Hunter Greene has yet to throw a pitch for the Cincinnati Reds and he’s already become one of my favorite players. Not for what he does on the field, but off.
Hunter Greene gets it. This young man, whom the Cincinnati Reds took with the No. 2 overall pick in the 2017 MLB Draft, has all the tools to be a big-time success when he reaches the Major League level. However, it’s what I see from Greene off the field rather than on the diamond that makes me a fan.
I had the pleasure of meeting Greene during the photograph sessions at RedsFest this past year and was very impressed with how interactive the 19-year-old was with all the fans. As I walked around the Duke Energy Convention Center later that afternoon, I stumbled upon him at one of the main floor activities teaching kids how to throw a pitch.
Of course, Greene wasn’t the only Reds player interacting with the fans, but his smile while doing these activities with Reds Country was genuine and contagious.

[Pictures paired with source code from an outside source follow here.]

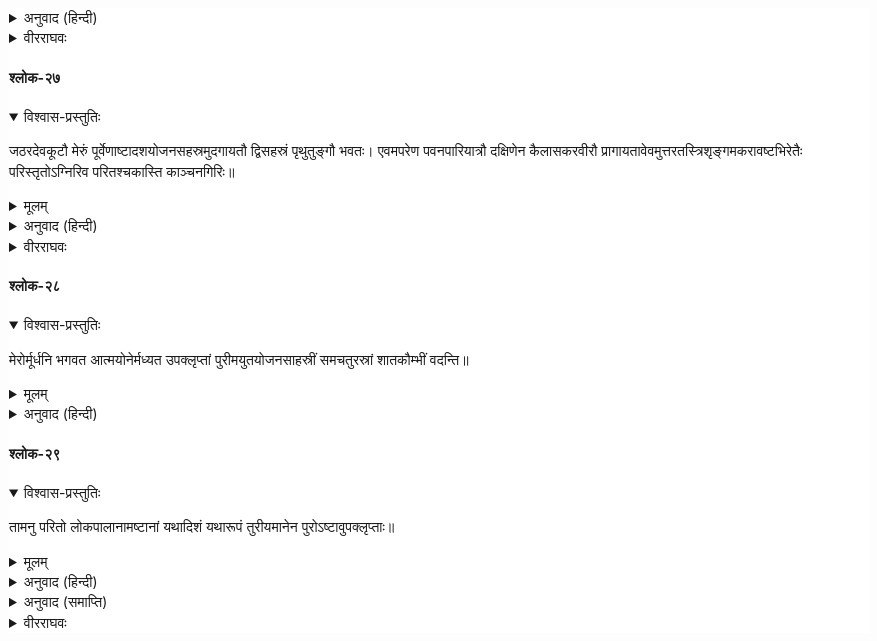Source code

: <details><summary>अनुवाद (हिन्दी)</summary></details>

<details><summary>वीरराघवः</summary></details>

#### श्लोक-२७


<details open><summary>विश्वास-प्रस्तुतिः</summary>

जठरदेवकूटौ मेरुं पूर्वेणाष्टादशयोजनसहस्रमुदगायतौ द्विसहस्रं पृथुतुङ्गौ भवतः। एवमपरेण पवनपारियात्रौ दक्षिणेन कैलासकरवीरौ प्रागायतावेवमुत्तरतस्त्रिशृङ्गमकरावष्टभिरेतैः परिस्तृतोऽग्निरिव परितश्चकास्ति काञ्चनगिरिः॥
</details>

<details><summary>मूलम्</summary></details>

<details><summary>अनुवाद (हिन्दी)</summary></details>

<details><summary>वीरराघवः</summary></details>

#### श्लोक-२८


<details open><summary>विश्वास-प्रस्तुतिः</summary>

मेरोर्मूर्धनि भगवत आत्मयोनेर्मध्यत उपक्लृप्तां पुरीमयुतयोजनसाहस्रीं समचतुरस्रां शातकौम्भीं वदन्ति॥
</details>

<details><summary>मूलम्</summary></details>

<details><summary>अनुवाद (हिन्दी)</summary></details>

#### श्लोक-२९


<details open><summary>विश्वास-प्रस्तुतिः</summary>

तामनु परितो लोकपालानामष्टानां यथादिशं यथारूपं तुरीयमानेन पुरोऽष्टावुपक्लृप्ताः॥
</details>

<details><summary>मूलम्</summary></details>

<details><summary>अनुवाद (हिन्दी)</summary></details>

<details><summary>अनुवाद (समाप्ति)</summary></details>

<details><summary>वीरराघवः</summary></details>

There is just something special about this young man that few people in his position have.
There has been nothing relaxing about Greene’s offseason either. If he’s not rehabbing, the No. 3 prospect in the Reds Pipeline is active in the community. Greene hosted his second annual Hunter Greene Baseball Fest in Compton, California for 8 to 14 year-old kids. The camp provides catching, pitching, and base running instruction from Greene along with other players and coaches from around baseball.
Hunter Greene, aided by his Twitter followers, participated in the “We See You” Homeless Drive that saw 1,372 pairs of reading glasses handed out to the homeless community in California this past holiday season. As a token of appreciation to the fans that participated, Greene sent a signed Topps baseball card to all the fans that donated glasses to the cause.

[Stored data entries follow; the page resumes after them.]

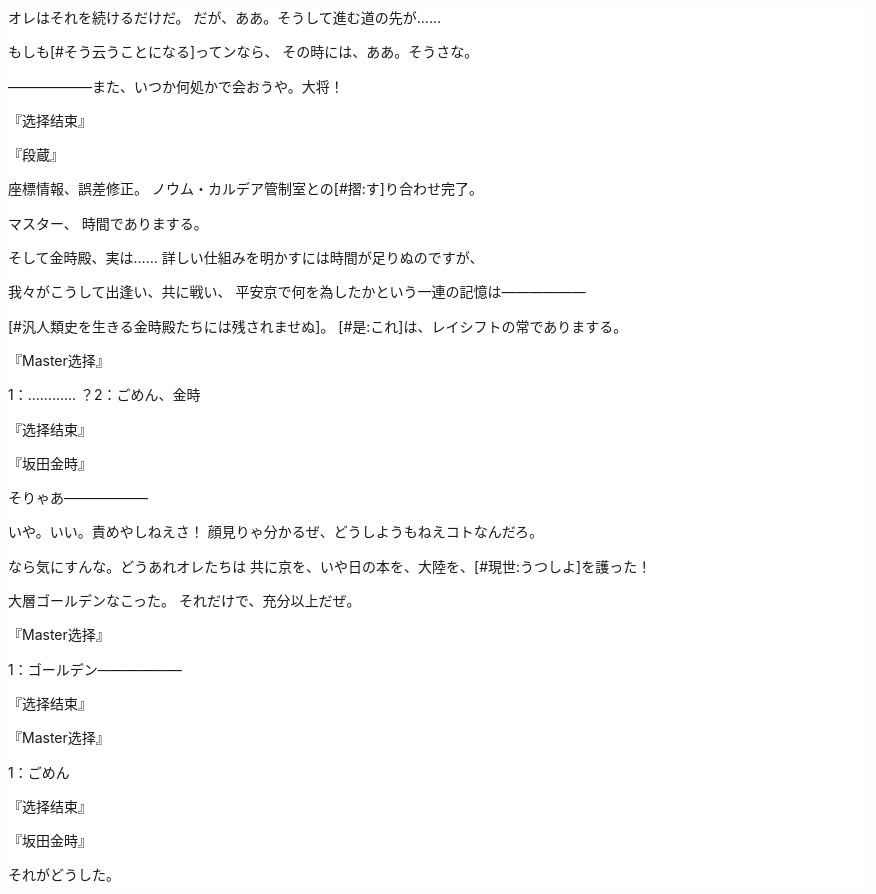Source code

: オレはそれを続けるだけだ。
だが、ああ。そうして進む道の先が……

もしも[#そう云うことになる]ってンなら、
その時には、ああ。そうさな。

——————また、いつか何処かで会おうや。大将！

『选择结束』

『段蔵』

座標情報、誤差修正。
ノウム・カルデア管制室との[#摺:す]り合わせ完了。

マスター、
時間でありまする。

そして金時殿、実は……
詳しい仕組みを明かすには時間が足りぬのですが、

我々がこうして出逢い、共に戦い、
平安京で何を為したかという一連の記憶は——————

[#汎人類史を生きる金時殿たちには残されませぬ]。
[#是:これ]は、レイシフトの常でありまする。

『Master选择』

1：…………
？2：ごめん、金時

『选择结束』

『坂田金時』

そりゃあ——————

いや。いい。責めやしねえさ！
顔見りゃ分かるぜ、どうしようもねえコトなんだろ。

なら気にすんな。どうあれオレたちは
共に京を、いや日の本を、大陸を、[#現世:うつしよ]を護った！

大層ゴールデンなこった。
それだけで、充分以上だぜ。

『Master选择』

1：ゴールデン——————

『选择结束』

『Master选择』

1：ごめん

『选择结束』

『坂田金時』

それがどうした。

Greene has participated in similar initiatives for the homeless community in the past as well. Greene helped setup a “Sox 4 Homeless” drive in 2016 and in 2017 helped collect hygiene kits for the Skid Row community of Los Angeles.
Earlier this offseason, Greene participated in Compton’s 14th annual Turkey Giveaway. Greene’s appearance was unannounced, but that didn’t stop him from joining other volunteers at the event to give out turkeys before the Thanksgiving holiday. Greene greeted the guests at the event and also made himself available for photos.
Most fans will focus on Greene’s fastball, which touches at least 102 MPH. However, the success this young man is bound to have in the big leagues will not come close to the impact that he’ll have in his community. During the Turkey Giveaway, Greene was quoted by MLB.com as saying:
"“A lot of people, they think it’s hard to do and it takes too much time and effort, but for me, it’s easy. I love doing it, and I love the interaction, being intimate with the community and just giving back.”"
That giving spirit that seems to come so naturally to a person who’s yet to turn 20-years-old is astounding. So, while the Cincinnati Reds have a lot of talented players who’ve made an impact on their community and in the Cincinnati area, it’s so refreshing to see a young man, barely out of high school, who understands that there’s more to being a professional athlete than striking out opposing batters.
Greene is currently rehabbing and recovering from a sprained ulnar collateral ligament that he suffered toward the end of last season. All signs point to Greene being ready in time for Spring Training. Provided he doesn’t have any setbacks, it’s a safe bet to think that Cincinnati Reds fans will see Greene lighting up the radar gun at Great American Ball Park soon enough.